The U.S. Securities and Exchange Commission has added another B.C. resident and stock promoter to its growing roster of alleged fraudsters involved in a scheme involving over $1 billion of trading orchestrated from Vancouver.
Bradley Moynes, 51, a former Vancouver investment adviser turned cryptocurrency promoter is facing civil allegations of securities fraud, according to a June 27 complaint lodged by the commission (SEC) in Boston. His companies Digatrade Financial Corp. and Vancap Ventures are co-defendants.
Moynes is accused of working with offshore shell facilitator Fred Sharp, a former Vancouver lawyer who was charged with fraud by the commission last August.
Sharp did not respond to the charges and now owes the commission US$52.9 million following a default judgment May 12. He also faces criminal charges along with members of his so-called “Sharp Group.” The group is alleged to have orchestrated hundreds of “pump and dump” schemes utilizing offshore shell companies held by nominee owners, between 2011 and 2019.
According to the complaint, Moynes became a Sharp Group client in March 2014, when Moynes was president of Formcap Corp., a Nevada company.
Phone records obtained by the commission allege to show Sharp dividing 95% of tradable Formcap shares into blocks of less than 5% held by the offshore companies, thus avoiding reporting requirements and scrutiny by the foreign brokerage firms, which held the shares, as well as transfer agents, who are supposed to oversee filings.
Moynes proceeded to “strategically issue” press releases and fund promotions about the company (the “pump”) while allegedly directing Sharp to sell the shares (the “dump”) and put the proceeds into a Canadian company named Vancap Ventures, which is solely owned by Moynes.
The commission says Moynes never reported these sales.

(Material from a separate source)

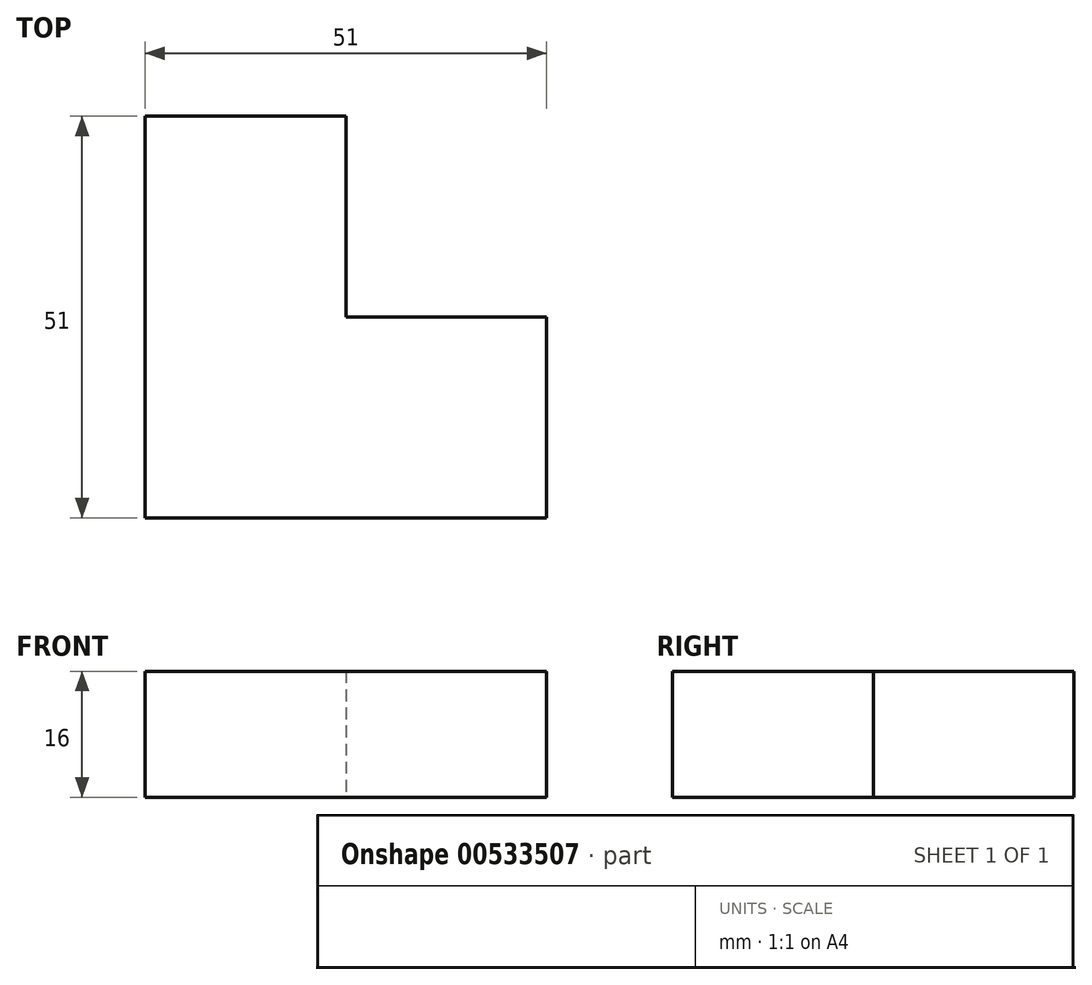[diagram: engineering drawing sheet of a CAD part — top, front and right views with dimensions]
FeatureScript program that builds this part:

Given his history as an investment advisor, he ought to have known securities laws required him to do so, the commission said.
Moynes is said to have personally profited $256,000 from Formcap.
A similar concurrent scheme occurred with Digatrade; however, Moynes, Digatrade’s president and CEO, was able to reap $533,000 in net profits, according to the commission — at least initially.
Those involved then stepped up their alleged actions in mid-2016, according to the commission, with a series of stock maneuvers, including the issuance of eight million new, unrestricted shares to nominee companies held by Moynes.
The complaint claims Moynes then connected with New York lawyer and Mexican citizen Luis Carillo, who is alleged to have orchestrated a promotional campaign via a boiler room (high-pressure call centre) based in Medellin, Colombia.
The boiler room was allegedly operated by Frank Biller, who has also been charged by the SEC.
Biller was convicted in B.C. of criminal fraud and theft in 2005 for his participation in the high-profile B.C.-based Eron Mortgage Corp. Ponzi scheme through the late 1990s. The Eron Mortgage saga is one of, if not the biggest, financial fraud cases in B.C. history. It garnered significant media attention given the sheer volume of victims.
By February 2018, Moynes and his associates sold 24.3 million shares of Digatrade and generated a net profit of $5.9 million, of which Moynes kept $1.3 million, according to the commission's complaint.
Moynes is charged with fraud in the offer or sale of securities, fraud in connection with the purchase or sale of securities and unregistered offerings of securities.
Moynes is presumed innocent until or unless proven otherwise in a court.
The proceedings are being held in the federal District Court of Massachusetts; that's where the commission laid charges because Digatrade sold shares on the U.S. over-the-counter market to investors there.
The commission is seeking repayment of the funds, some form of monetary penalty and a permanent ban from the markets.